▶ INSTRUCTIONS TO FOLLOW: From the records, pick out and copy each line containing "ankle".

DATA TO PROCESS below:

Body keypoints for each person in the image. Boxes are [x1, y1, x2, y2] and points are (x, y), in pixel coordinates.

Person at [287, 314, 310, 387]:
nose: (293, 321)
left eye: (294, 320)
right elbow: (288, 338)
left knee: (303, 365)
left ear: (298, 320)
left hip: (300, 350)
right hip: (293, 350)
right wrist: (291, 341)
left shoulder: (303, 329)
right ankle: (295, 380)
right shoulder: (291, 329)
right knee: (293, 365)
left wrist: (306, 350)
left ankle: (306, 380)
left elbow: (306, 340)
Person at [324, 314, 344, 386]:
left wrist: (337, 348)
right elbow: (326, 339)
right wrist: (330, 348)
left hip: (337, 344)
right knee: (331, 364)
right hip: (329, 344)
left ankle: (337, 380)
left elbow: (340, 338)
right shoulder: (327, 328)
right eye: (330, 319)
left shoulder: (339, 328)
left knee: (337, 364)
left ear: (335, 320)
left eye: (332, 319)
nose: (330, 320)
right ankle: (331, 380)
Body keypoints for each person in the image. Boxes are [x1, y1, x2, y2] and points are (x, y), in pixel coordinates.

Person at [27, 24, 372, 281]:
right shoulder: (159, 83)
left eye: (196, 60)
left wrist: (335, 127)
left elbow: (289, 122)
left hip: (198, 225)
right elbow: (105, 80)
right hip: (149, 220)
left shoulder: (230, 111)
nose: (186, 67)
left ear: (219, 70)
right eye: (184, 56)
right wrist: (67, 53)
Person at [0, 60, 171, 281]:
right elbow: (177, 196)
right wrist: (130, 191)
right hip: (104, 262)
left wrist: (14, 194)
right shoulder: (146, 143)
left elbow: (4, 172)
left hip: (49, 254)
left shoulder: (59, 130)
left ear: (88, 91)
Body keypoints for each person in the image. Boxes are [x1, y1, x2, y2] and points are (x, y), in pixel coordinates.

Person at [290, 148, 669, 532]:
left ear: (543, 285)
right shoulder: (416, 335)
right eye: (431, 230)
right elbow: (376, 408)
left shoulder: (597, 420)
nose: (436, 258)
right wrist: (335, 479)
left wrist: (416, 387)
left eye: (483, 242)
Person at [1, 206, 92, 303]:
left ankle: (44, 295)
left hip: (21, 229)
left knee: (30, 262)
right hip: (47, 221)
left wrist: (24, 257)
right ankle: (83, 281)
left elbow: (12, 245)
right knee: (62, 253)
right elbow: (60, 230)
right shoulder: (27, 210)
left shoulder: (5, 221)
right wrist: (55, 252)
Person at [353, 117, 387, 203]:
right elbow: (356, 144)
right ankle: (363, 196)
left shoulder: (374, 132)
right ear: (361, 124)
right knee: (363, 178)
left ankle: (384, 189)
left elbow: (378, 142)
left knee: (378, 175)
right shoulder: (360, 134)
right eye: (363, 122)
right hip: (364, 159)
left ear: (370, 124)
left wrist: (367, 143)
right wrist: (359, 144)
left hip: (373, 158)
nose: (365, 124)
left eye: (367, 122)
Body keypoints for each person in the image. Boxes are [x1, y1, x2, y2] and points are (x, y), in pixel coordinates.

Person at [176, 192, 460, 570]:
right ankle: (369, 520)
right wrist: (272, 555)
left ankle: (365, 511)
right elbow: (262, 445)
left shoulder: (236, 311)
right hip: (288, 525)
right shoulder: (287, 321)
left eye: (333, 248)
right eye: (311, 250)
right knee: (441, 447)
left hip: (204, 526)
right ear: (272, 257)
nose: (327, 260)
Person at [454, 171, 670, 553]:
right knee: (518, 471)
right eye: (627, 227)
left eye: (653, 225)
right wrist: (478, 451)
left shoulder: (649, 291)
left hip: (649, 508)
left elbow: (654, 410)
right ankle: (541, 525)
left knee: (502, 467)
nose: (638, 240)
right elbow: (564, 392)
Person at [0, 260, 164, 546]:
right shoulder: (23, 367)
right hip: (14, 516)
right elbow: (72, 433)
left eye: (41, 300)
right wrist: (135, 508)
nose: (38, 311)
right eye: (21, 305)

End of DATA TO PROCESS.

▶ ANSWER AREA:
right ankle: (295, 380)
left ankle: (306, 380)
left ankle: (337, 380)
right ankle: (331, 380)
left ankle: (44, 295)
right ankle: (83, 281)
right ankle: (363, 196)
left ankle: (384, 189)
right ankle: (369, 520)
left ankle: (365, 511)
right ankle: (541, 525)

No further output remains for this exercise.